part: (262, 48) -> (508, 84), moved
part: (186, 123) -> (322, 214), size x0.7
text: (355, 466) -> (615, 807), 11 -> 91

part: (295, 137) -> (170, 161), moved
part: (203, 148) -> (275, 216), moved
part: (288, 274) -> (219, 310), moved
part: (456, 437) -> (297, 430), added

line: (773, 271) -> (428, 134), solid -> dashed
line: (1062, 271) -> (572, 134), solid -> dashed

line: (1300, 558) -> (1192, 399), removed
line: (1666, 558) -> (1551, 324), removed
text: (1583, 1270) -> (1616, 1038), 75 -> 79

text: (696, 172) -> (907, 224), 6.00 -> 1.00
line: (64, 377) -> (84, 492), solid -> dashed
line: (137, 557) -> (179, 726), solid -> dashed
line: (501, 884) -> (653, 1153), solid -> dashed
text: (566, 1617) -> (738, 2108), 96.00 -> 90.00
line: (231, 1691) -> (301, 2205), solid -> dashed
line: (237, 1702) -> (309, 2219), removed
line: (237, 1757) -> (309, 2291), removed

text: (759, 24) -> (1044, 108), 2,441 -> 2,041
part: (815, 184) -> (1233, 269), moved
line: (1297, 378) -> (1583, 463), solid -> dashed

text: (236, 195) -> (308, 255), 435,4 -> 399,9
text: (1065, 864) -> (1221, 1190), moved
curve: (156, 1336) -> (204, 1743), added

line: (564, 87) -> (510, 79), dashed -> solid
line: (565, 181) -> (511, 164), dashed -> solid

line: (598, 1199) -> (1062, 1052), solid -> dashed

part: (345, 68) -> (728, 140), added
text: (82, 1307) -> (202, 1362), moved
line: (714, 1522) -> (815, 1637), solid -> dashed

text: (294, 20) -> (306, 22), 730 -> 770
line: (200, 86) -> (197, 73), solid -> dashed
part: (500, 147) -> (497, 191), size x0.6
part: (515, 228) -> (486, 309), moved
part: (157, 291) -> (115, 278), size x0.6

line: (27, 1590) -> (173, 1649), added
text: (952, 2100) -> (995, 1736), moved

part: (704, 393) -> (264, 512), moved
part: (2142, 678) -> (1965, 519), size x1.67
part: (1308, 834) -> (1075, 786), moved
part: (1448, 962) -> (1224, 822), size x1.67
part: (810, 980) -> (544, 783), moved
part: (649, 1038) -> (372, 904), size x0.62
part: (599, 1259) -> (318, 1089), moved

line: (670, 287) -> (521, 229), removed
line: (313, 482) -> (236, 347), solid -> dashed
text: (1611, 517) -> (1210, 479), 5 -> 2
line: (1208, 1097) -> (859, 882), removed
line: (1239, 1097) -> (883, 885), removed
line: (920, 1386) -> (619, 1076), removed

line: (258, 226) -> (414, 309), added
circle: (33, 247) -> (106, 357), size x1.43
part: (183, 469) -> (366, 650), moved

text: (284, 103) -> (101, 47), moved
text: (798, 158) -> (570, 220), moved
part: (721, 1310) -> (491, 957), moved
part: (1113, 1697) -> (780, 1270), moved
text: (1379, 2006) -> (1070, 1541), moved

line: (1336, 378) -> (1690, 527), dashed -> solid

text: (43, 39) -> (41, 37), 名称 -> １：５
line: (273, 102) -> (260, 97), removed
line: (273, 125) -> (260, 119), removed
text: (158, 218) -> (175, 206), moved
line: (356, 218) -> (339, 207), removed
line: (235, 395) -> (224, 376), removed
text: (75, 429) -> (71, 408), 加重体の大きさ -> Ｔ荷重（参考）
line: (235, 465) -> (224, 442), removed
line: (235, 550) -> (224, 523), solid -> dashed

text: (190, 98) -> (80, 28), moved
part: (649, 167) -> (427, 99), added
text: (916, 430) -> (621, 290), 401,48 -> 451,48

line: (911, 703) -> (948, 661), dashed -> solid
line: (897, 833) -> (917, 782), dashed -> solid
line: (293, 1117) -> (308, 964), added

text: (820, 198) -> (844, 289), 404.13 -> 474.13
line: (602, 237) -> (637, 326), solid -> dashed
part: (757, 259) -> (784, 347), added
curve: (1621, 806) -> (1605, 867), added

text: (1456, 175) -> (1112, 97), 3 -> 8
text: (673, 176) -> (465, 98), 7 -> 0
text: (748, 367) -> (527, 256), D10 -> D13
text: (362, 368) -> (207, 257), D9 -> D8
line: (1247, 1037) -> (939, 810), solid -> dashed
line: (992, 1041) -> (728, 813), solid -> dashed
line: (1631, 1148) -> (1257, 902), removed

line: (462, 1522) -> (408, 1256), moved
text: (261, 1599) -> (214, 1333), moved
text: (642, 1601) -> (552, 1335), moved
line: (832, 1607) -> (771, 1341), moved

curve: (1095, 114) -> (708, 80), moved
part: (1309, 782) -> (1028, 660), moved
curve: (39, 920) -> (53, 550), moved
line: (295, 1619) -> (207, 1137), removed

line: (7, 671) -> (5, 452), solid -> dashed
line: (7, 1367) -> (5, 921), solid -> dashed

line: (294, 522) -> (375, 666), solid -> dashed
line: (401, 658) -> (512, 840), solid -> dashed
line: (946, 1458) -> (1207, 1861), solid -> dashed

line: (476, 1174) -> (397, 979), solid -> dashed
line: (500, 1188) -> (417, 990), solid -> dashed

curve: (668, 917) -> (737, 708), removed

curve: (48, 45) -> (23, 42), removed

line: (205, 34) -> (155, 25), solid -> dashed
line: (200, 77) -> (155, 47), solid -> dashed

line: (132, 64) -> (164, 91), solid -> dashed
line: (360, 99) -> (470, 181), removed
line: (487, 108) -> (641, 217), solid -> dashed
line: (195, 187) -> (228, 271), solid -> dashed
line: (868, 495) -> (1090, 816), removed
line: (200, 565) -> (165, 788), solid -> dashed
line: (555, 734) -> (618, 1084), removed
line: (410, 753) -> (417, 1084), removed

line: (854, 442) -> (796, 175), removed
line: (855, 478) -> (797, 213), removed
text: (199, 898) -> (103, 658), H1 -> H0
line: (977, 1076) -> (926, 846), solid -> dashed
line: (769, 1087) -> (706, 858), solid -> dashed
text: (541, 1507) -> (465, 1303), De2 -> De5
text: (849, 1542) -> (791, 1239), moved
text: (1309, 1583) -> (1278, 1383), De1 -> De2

----

_Work to complete_
Lines from the start of the material above through the line containing "part: (157, 291) -> (115, 278), size x0.6" are to be duplicated exactly, and only those.

_Reply to the task_
part: (262, 48) -> (508, 84), moved
part: (186, 123) -> (322, 214), size x0.7
text: (355, 466) -> (615, 807), 11 -> 91

part: (295, 137) -> (170, 161), moved
part: (203, 148) -> (275, 216), moved
part: (288, 274) -> (219, 310), moved
part: (456, 437) -> (297, 430), added

line: (773, 271) -> (428, 134), solid -> dashed
line: (1062, 271) -> (572, 134), solid -> dashed

line: (1300, 558) -> (1192, 399), removed
line: (1666, 558) -> (1551, 324), removed
text: (1583, 1270) -> (1616, 1038), 75 -> 79

text: (696, 172) -> (907, 224), 6.00 -> 1.00
line: (64, 377) -> (84, 492), solid -> dashed
line: (137, 557) -> (179, 726), solid -> dashed
line: (501, 884) -> (653, 1153), solid -> dashed
text: (566, 1617) -> (738, 2108), 96.00 -> 90.00
line: (231, 1691) -> (301, 2205), solid -> dashed
line: (237, 1702) -> (309, 2219), removed
line: (237, 1757) -> (309, 2291), removed

text: (759, 24) -> (1044, 108), 2,441 -> 2,041
part: (815, 184) -> (1233, 269), moved
line: (1297, 378) -> (1583, 463), solid -> dashed

text: (236, 195) -> (308, 255), 435,4 -> 399,9
text: (1065, 864) -> (1221, 1190), moved
curve: (156, 1336) -> (204, 1743), added

line: (564, 87) -> (510, 79), dashed -> solid
line: (565, 181) -> (511, 164), dashed -> solid

line: (598, 1199) -> (1062, 1052), solid -> dashed

part: (345, 68) -> (728, 140), added
text: (82, 1307) -> (202, 1362), moved
line: (714, 1522) -> (815, 1637), solid -> dashed

text: (294, 20) -> (306, 22), 730 -> 770
line: (200, 86) -> (197, 73), solid -> dashed
part: (500, 147) -> (497, 191), size x0.6
part: (515, 228) -> (486, 309), moved
part: (157, 291) -> (115, 278), size x0.6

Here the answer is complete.